The way he looks vol.33
こんにちは、塩沼亮潤です。
先日、ある方から、私の著書『縁は苦となる 苦は縁となる』(幻冬舎)という本のタイトルについて詳しく教えてください、と質問していただいて、改めて自分の中でも考えてみました。
「すべての物事には原因があり、結果がある」
この因果律を教えてくれたのが1500年前の釈尊です。釈尊の教えというのは、ご自身がヨーガ(瞑想)をして倫理観や道徳観といったものを悟られて体得した世界の因果律を中心に、当時の人々に「人としてこんなふうにしたらいいよ」と話されていた。それは、いいことをしたらいいことが、悪いことをしたら悪いことが返ってくる、という非常にシンプルなものだったと思うのです。
「縁」というのは、私たちがおぎゃあと産まれた瞬間から親子の縁が、生きていく中で出会った人との縁が広がっていきます。そのすべての縁に、どう感謝をしていくか、が大事です。

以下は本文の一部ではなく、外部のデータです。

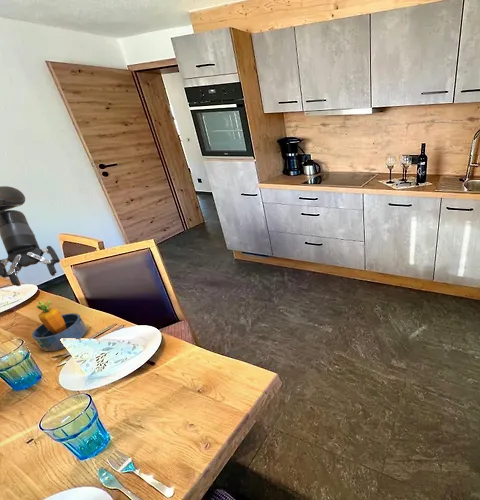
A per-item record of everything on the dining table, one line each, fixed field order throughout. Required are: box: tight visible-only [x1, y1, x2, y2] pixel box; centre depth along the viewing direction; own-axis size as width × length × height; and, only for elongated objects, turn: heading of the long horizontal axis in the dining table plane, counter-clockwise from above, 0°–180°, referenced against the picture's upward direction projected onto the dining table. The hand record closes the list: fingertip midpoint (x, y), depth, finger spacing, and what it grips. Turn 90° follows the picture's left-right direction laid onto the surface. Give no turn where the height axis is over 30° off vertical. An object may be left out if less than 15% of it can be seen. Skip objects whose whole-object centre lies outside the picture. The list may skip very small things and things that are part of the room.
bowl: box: [31, 312, 88, 352], centre depth 97 cm, size 12×12×6 cm
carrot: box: [35, 300, 67, 334], centre depth 95 cm, size 5×5×15 cm
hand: (36, 280), depth 97 cm, fingers open, 8 cm apart
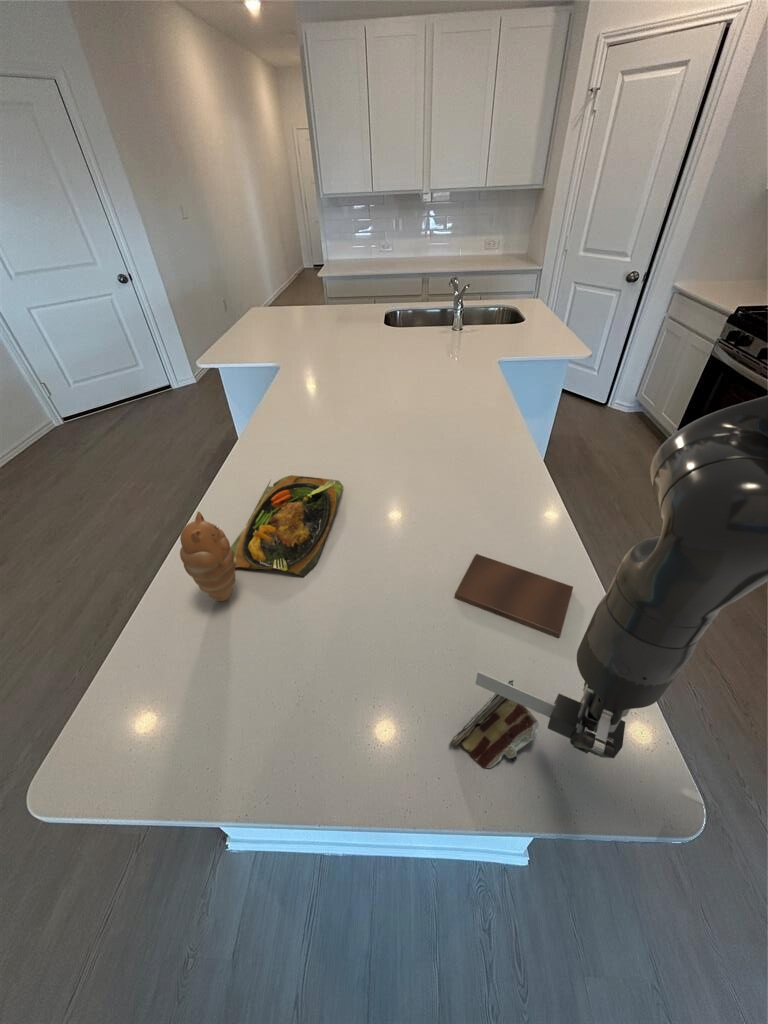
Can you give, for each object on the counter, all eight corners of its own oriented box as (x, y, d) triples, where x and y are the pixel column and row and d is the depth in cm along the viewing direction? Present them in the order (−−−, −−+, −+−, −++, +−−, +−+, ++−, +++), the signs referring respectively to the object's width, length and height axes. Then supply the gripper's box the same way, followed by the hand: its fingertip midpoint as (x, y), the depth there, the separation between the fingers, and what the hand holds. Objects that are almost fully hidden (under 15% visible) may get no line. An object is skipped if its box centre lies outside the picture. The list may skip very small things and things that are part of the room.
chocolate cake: (484, 795, 55) (554, 735, 52) (444, 746, 57) (509, 686, 55) (498, 762, 63) (559, 709, 61) (463, 721, 66) (520, 668, 63)
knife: (617, 733, 49) (625, 721, 47) (613, 759, 47) (622, 747, 45) (479, 673, 55) (482, 660, 53) (471, 693, 53) (473, 681, 51)
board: (571, 590, 78) (573, 586, 77) (558, 638, 71) (560, 634, 70) (475, 557, 85) (475, 553, 84) (454, 597, 78) (454, 593, 77)
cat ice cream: (244, 612, 76) (216, 537, 65) (197, 619, 76) (161, 544, 64) (248, 575, 83) (223, 501, 71) (205, 580, 82) (173, 506, 71)
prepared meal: (310, 565, 79) (217, 553, 82) (312, 578, 82) (221, 567, 84) (346, 479, 101) (272, 472, 103) (347, 491, 103) (274, 484, 106)
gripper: (681, 737, 32) (610, 813, 43) (684, 600, 41) (625, 692, 53) (574, 692, 35) (533, 774, 46) (600, 574, 44) (561, 665, 55)
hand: (583, 730), depth 49 cm, fingers closed on knife, 3 cm apart
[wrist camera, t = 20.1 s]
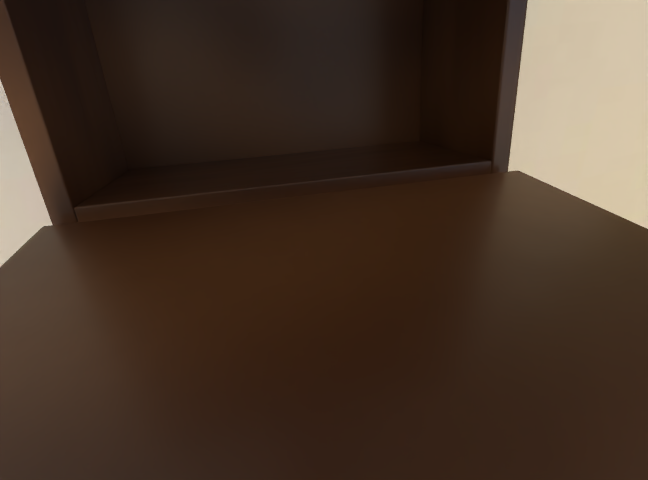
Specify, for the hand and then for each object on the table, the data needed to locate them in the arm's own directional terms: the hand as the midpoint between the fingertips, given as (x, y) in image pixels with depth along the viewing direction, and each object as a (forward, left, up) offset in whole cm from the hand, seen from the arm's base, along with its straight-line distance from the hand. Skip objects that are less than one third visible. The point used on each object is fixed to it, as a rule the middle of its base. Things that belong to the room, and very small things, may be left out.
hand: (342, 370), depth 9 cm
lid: (-2, 0, +2) cm, 3 cm away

ただ、感謝できない縁というのもありますね。例えば、陰口・悪口を言う人、自分の邪魔をしてくる人……そんな縁に対して感謝できるか?と問われれば、私自身も昔はできませんでしたが、もしその人を遠ざけたとしても、またどこかで同じような人と出会ってしまう。だからこそ、そうした人との縁は苦痛ではあるけれども、どう自分が乗り越えて活かすことができるのか、それを説いたのが仏教だと思います。
今は、すべてに意味があるんだなと思えるようになってきました。苦となった縁も、それがあったからこそ今の自分があるんだな、と感謝の気持ちに切り替えると、逆にいい人たちとの縁が訪れてくれるようになります。
実は私が小僧の頃は、山ばかり歩いていたので、あまり勉強する時間がありませんでした。自分がどう生きていったらいいのかと試行錯誤する中で、そうだな、と体感で考えていたことが、後々に勉強していくと、仏教の教えと重なっていることに気がついたのです。
皆さんも日常の中で、「どうしてこんな目に遭うんだろう」「なんであの人は…」と思い悩むことがあると思います。ですが、相手を恨まず、憎まず。「忘れて捨てて許す」という言葉を心に持って、経験を積み重ねながら段々と気づきを深めていただければ幸いです。